Les organisateurs ne doivent pas être pointés du doigt car il leur faut tout autant de passion pour supporter les contraintes liées à la mise en place de tels évènements. Chacun sait que les cavaliers ont besoin d’eux et inversement. La FFE ne peut pas être blâmée non plus car elle apporte un soutien significatif par le biais de circuits comme le Grand National, l’Eventing Tour, etc. Son engagement est supérieur à celui de beaucoup de fédérations étrangères et nous sommes enviés pour cela. Néanmoins, nous pensons qu’il faut faire davantage car notre avenir en dépend, et par corrélation celui de notre représentativité dans les championnats majeurs. Le fait que les épreuves internationales sous-dotées fassent tout de même le plein de partants ne peut pas être un prétexte pour ne rien changer. Le jeu des qualifications entretient cette logique perverse mais la pression financière finira par être un frein, voire un blocage. La santé de cette merveilleuse discipline en dépend, sous peine de donner la part belle aux plus fortunés, et il ne sont pas nombreux dans notre discipline… L’exemple anglo-saxon et ses faibles dotations, exceptés les CCI 5*-L, ne peut être pris en modèle car son système repose sur l’engagement massif de propriétaires pour qui le complet est une culture commune méritant de s’y investir à la mesure de ce que cela coûte vraiment. Les professionnels peuvent donc compter sur des pensions conséquentes et partenariats significatifs plutôt que sur des gains. Cela ne sera probablement jamais le cas en France.

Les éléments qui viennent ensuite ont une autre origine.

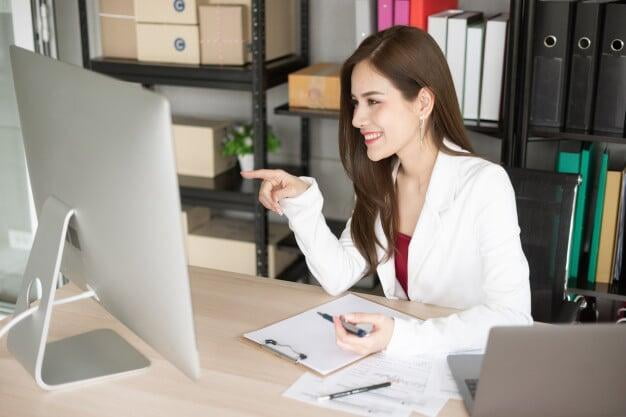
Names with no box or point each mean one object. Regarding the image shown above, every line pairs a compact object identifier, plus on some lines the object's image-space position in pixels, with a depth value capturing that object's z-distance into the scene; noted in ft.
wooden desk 4.30
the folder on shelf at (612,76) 7.25
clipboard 4.75
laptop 3.74
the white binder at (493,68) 7.80
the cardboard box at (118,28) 9.55
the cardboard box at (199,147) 9.66
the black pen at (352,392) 4.37
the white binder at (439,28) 7.95
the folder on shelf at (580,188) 7.83
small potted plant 9.59
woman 5.63
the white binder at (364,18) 8.30
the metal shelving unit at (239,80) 8.91
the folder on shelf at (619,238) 7.78
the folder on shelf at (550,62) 7.45
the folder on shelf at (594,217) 7.82
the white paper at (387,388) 4.30
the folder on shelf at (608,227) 7.79
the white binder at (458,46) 7.91
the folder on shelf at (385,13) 8.12
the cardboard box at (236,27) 8.95
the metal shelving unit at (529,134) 7.47
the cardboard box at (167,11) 9.02
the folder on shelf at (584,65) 7.36
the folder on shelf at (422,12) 7.98
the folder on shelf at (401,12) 8.05
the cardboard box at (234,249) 9.85
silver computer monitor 3.70
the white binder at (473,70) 7.88
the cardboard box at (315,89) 8.67
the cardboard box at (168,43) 9.12
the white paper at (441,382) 4.42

“Nous devons créer une dynamique”

Nous n’attendons pas d’être «perfusés» par les institutions dans un contexte général de désengagement de l’État dans certains domaines comme celui du sport. C’est pourquoi nous proposons à la Fédération équestre internationale (FEI) plusieurs aménagements réglementaires: imposer aux organisateurs des dotations minimales, qu’elles soient évolutives en fonction du nombre de partants, qu’elles garantissent des «prix créés» remboursant au moins l’engagement. Ces conditions sont appliquées en saut d’obstacles. Chacun a bien conscience que cette discipline génère beaucoup plus d’argent et qu’un tel cahier des charges est plus facile à supporter par ses créateurs d’événements. Il semble toutefois réaliste et surtout vital d’envisager une telle évolution pour le complet, quitte à ce que la liste des organisateurs évolue en fonction de leur capacité à encaisser ce surcoût. Pour le supporter, car la viabilité conditionne autant la faisabilité que la pérennité, outre l’appui de la FEI, des sponsors et l’organisation d’événements parallèles attractifs sur un autre thème comme cela se fait Outre-Manche, on peut imaginer que les cavaliers s’investissent à la mesure de leur possibilités par le biais d’échanges interactifs avec le public, par exemple. Cela justifierait d’autant mieux la mise en place d’une billetterie, ou l’augmentation de son coût si elle existe déjà, visant pour partie à améliorer les dotations. Nous devons créer une dynamique pour que ce «sport-nature», qui attire un nombre croissant de participants, génère davantage de recettes pour que tout le monde vive mieux. Le projet n’est pas nouveau, compliqué, mais ne doit pas pour autant être abandonné.  

Les pistes d’amélioration sont à explorer à l’occasion de tables rondes réunissant les acteurs concernés, auxquelles nous sommes bien sûr prêts à participer. Nous avons le soutien de nos homologues étrangers, consultés récemment, et sommes plus que jamais décidés à défendre cette cause majeure pour le bien de notre sport.”